Heart South Wales
- Cardiff; United Kingdom;
- Broadcast area: South and West Wales
- Frequencies: FM: Pontypridd: 102.3 MHz; Carmarthenshire: 105.2 MHz; Abergavenny: 105.2 MHz; Cardiff: 105.4 MHz; Pembroke, Aberystwyth and Ceredigion: 105.7 MHz; Haverfordwest: 105.7 MHz; Newport: 105.9 MHz; Aberdare: 105.9 MHz; Carmarthen: 106 MHz; Swansea: 106 MHz; Ebbw Vale: 106.1 MHz; Fishguard: 106.2 MHz; Bargoed: 107.3 MHz; DAB: 12A (Swansea) 12C (South East Wales) 12D (Mid and South West Wales) RDS: Heart
- Branding: This is Heart

Programming
- Format: Hot Adult Contemporary
- Network: Heart

Ownership
- Owner: Global
- Sister stations: Capital South Wales Smooth Wales

History
- First air date: 3 October 2000

Links
- Website: Heart South Wales

= Heart South Wales =

Heart South Wales is a regional radio station that broadcasts to South and West Wales from studios in Cardiff Bay. The station is owned and operated by Global Radio and forms part of the expanded Heart radio network of stations.

==Background==
===Real Radio===
On 3 October 2000 the Real Radio brand was launched after GMG Group won its first broadcast licence, serving South and West Wales. Following an introduction by Sir Tom Jones, the station's founding managing director John Myers introduced the song "A Star is Born".

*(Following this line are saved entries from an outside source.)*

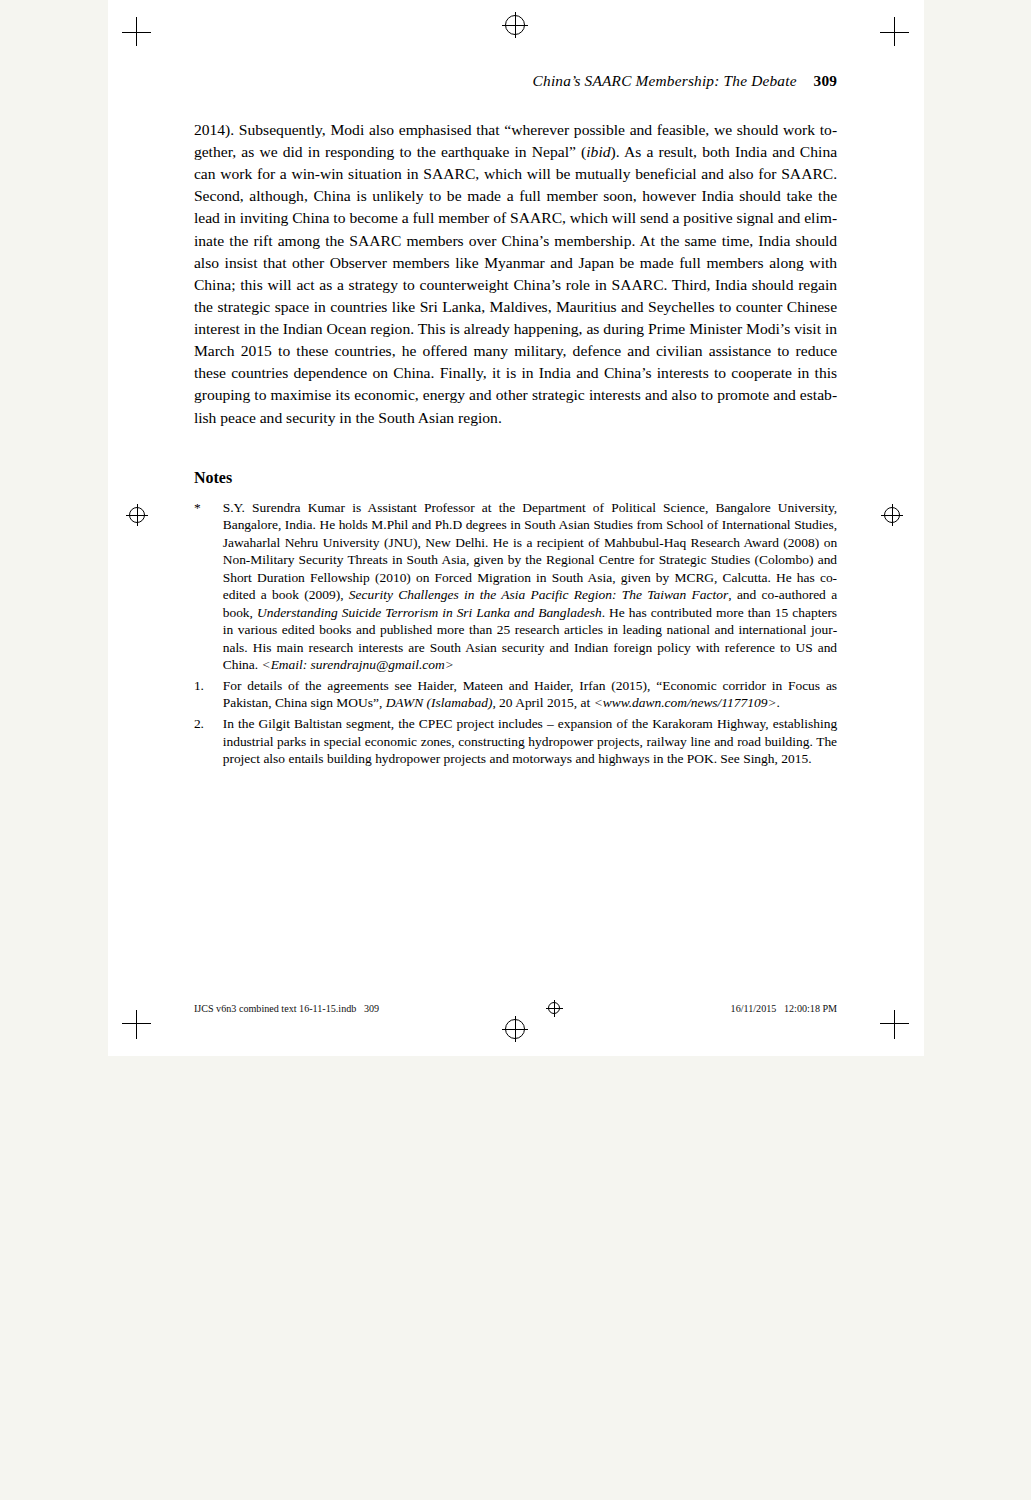China’s SAARC Membership: The Debate309
2014). Subsequently, Modi also emphasised that “wherever possible and feasible, we should work together, as we did in responding to the earthquake in Nepal” (ibid). As a result, both India and China can work for a win-win situation in SAARC, which will be mutually beneficial and also for SAARC. Second, although, China is unlikely to be made a full member soon, however India should take the lead in inviting China to become a full member of SAARC, which will send a positive signal and eliminate the rift among the SAARC members over China’s membership. At the same time, India should also insist that other Observer members like Myanmar and Japan be made full members along with China; this will act as a strategy to counterweight China’s role in SAARC. Third, India should regain the strategic space in countries like Sri Lanka, Maldives, Mauritius and Seychelles to counter Chinese interest in the Indian Ocean region. This is already happening, as during Prime Minister Modi’s visit in March 2015 to these countries, he offered many military, defence and civilian assistance to reduce these countries dependence on China. Finally, it is in India and China’s interests to cooperate in this grouping to maximise its economic, energy and other strategic interests and also to promote and establish peace and security in the South Asian region.
Notes
*
S.Y. Surendra Kumar is Assistant Professor at the Department of Political Science, Bangalore University, Bangalore, India. He holds M.Phil and Ph.D degrees in South Asian Studies from School of International Studies, Jawaharlal Nehru University (JNU), New Delhi. He is a recipient of Mahbubul-Haq Research Award (2008) on Non-Military Security Threats in South Asia, given by the Regional Centre for Strategic Studies (Colombo) and Short Duration Fellowship (2010) on Forced Migration in South Asia, given by MCRG, Calcutta. He has co-edited a book (2009), Security Challenges in the Asia Pacific Region: The Taiwan Factor, and co-authored a book, Understanding Suicide Terrorism in Sri Lanka and Bangladesh. He has contributed more than 15 chapters in various edited books and published more than 25 research articles in leading national and international journals. His main research interests are South Asian security and Indian foreign policy with reference to US and China. <Email: surendrajnu@gmail.com>
1.
For details of the agreements see Haider, Mateen and Haider, Irfan (2015), “Economic corridor in Focus as Pakistan, China sign MOUs”, DAWN (Islamabad), 20 April 2015, at <www.dawn.com/news/1177109>.
2.
In the Gilgit Baltistan segment, the CPEC project includes – expansion of the Karakoram Highway, establishing industrial parks in special economic zones, constructing hydropower projects, railway line and road building. The project also entails building hydropower projects and motorways and highways in the POK. See Singh, 2015.
IJCS v6n3 combined text 16-11-15.indb 309 16/11/2015 12:00:18 PM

In December 2008, GMG Group was awarded the corresponding North and Mid Wales licence. Following an agreed format change request with Ofcom, the existing South and West Wales service was rolled out to the new coverage area. The station began broadcasting on its North and Mid Wales frequencies on 4 January 2011.

Real Radio Wales was a music and speech station, playing an AC format of classic, contemporary and current music the past 25 years to the present day.

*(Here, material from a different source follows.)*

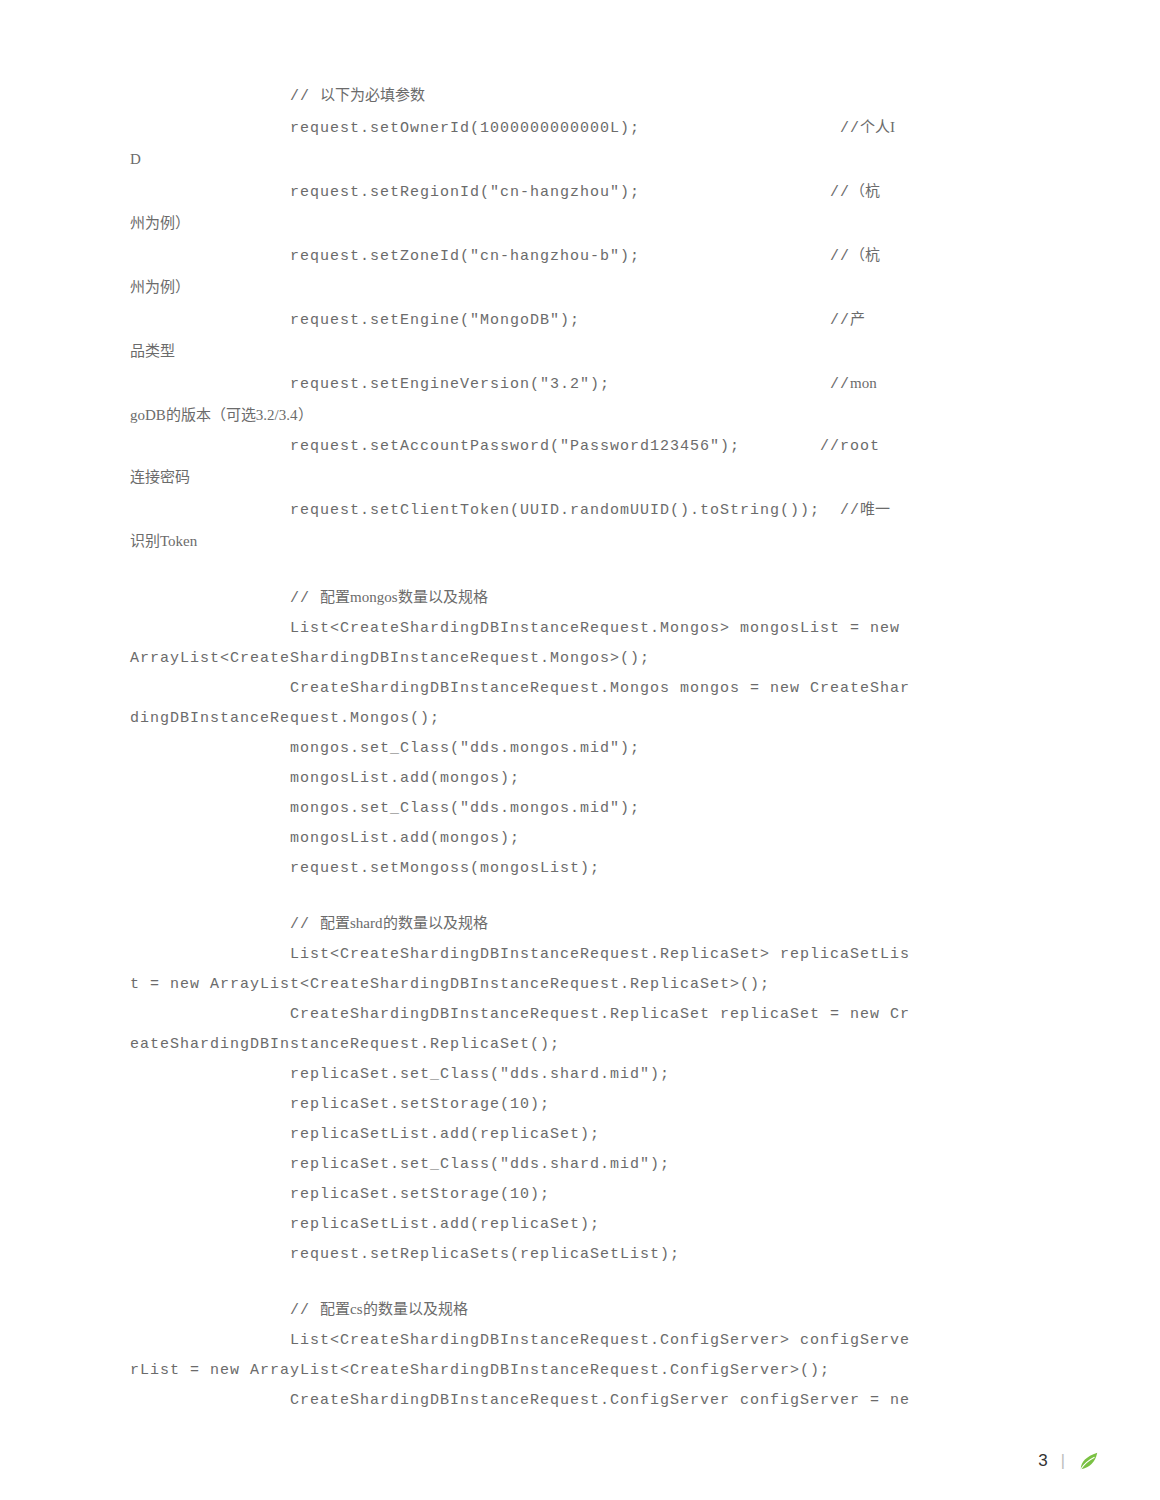// 以下为必填参数 request.setOwnerId(1000000000000L); //个人I D request.setRegionId("cn-hangzhou"); //（杭 州为例） request.setZoneId("cn-hangzhou-b"); //（杭 州为例） request.setEngine("MongoDB"); //产 品类型 request.setEngineVersion("3.2"); //mon goDB的版本（可选3.2/3.4） request.setAccountPassword("Password123456"); //root 连接密码 request.setClientToken(UUID.randomUUID().toString()); //唯一 识别Token // 配置mongos数量以及规格 List<CreateShardingDBInstanceRequest.Mongos> mongosList = new ArrayList<CreateShardingDBInstanceRequest.Mongos>(); CreateShardingDBInstanceRequest.Mongos mongos = new CreateShar dingDBInstanceRequest.Mongos(); mongos.set_Class("dds.mongos.mid"); mongosList.add(mongos); mongos.set_Class("dds.mongos.mid"); mongosList.add(mongos); request.setMongoss(mongosList); // 配置shard的数量以及规格 List<CreateShardingDBInstanceRequest.ReplicaSet> replicaSetLis t = new ArrayList<CreateShardingDBInstanceRequest.ReplicaSet>(); CreateShardingDBInstanceRequest.ReplicaSet replicaSet = new Cr eateShardingDBInstanceRequest.ReplicaSet(); replicaSet.set_Class("dds.shard.mid"); replicaSet.setStorage(10); replicaSetList.add(replicaSet); replicaSet.set_Class("dds.shard.mid"); replicaSet.setStorage(10); replicaSetList.add(replicaSet); request.setReplicaSets(replicaSetList); // 配置cs的数量以及规格 List<CreateShardingDBInstanceRequest.ConfigServer> configServe rList = new ArrayList<CreateShardingDBInstanceRequest.ConfigServer>(); CreateShardingDBInstanceRequest.ConfigServer configServer = ne
3 |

The station also carried news bulletins every hour between the hours of 6am and 7pm weekdays and from 6am to 2pm on Saturdays and Sundays (including half-hour headlines at breakfast and drivetime) from Cardiff. Other bulletins were provided by Sky News through IRN.

===Heart===
On 25 June 2012 it was announced Global Radio (the owner of stations such as Capital and Heart) had bought GMG Radio. The former GMG stations, including Real Radio, continued to operate separately until a regulatory review was carried out.

On 6 February 2014, Global Radio reached an agreement to sell the North Wales licence for Real Radio and seven other stations to Communicorp. The South Wales licence remains under Global's ownership.

Up until April 2014, the station was available across the UK on digital satellite TV (Sky Digital channel 0146), taking up the slot following the closure of Real Radio (Digital), but was replaced by The Arrow.

Under OFCOM rules, the sale required the all-Wales Real Radio station to be split into two with separate stations, launched under separate owners.

Both stations were rebranded and relaunched as Heart South Wales and Heart North and Mid Wales on Tuesday 6 May 2014. Around the time of the relaunch, the station's audience share had increased from 9.1% to 11.5% in the previous twelve months.

In February 2019, following Ofcom's decision to relax local content obligations from commercial radio, Global announced it would replace Heart Wales' local breakfast and weekend shows with networked programming from London.

As of 3 June 2019, the station's local output consists of a three-hour Drivetime show on weekdays, alongside local news bulletins, traffic updates and advertising.

From 24 February 2025, the station's weekday Drivetime show, presented by Simon Jagger and Chris Wood, will be simulcast on Heart in North and Mid Wales. Separate local news and traffic bulletins for South Wales will continue.

==Programming==
All networked programming originates from Global's London headquarters, including Heart Breakfast, presented each weekday by Jamie Theakston and Amanda Holden.

Programming for both of Wales' Heart stations is produced and broadcast from Global's Cardiff Bay studios from 4-7pm on weekdays, presented by Simon Jagger and Chris Wood.

===News===
Global's Cardiff Bay newsroom broadcasts hourly regional news bulletins from 6am-7pm on weekdays and 6am-12pm at weekends with headlines on the half hour during weekday breakfast and drivetime shows.

National news updates air hourly from Global's London headquarters at all other times. The Cardiff Bay newsroom also produces bulletins for Capital South Wales and Heart North and Mid Wales (owned by Communicorp), Smooth Wales, Capital North West and Wales and Capital Cymru.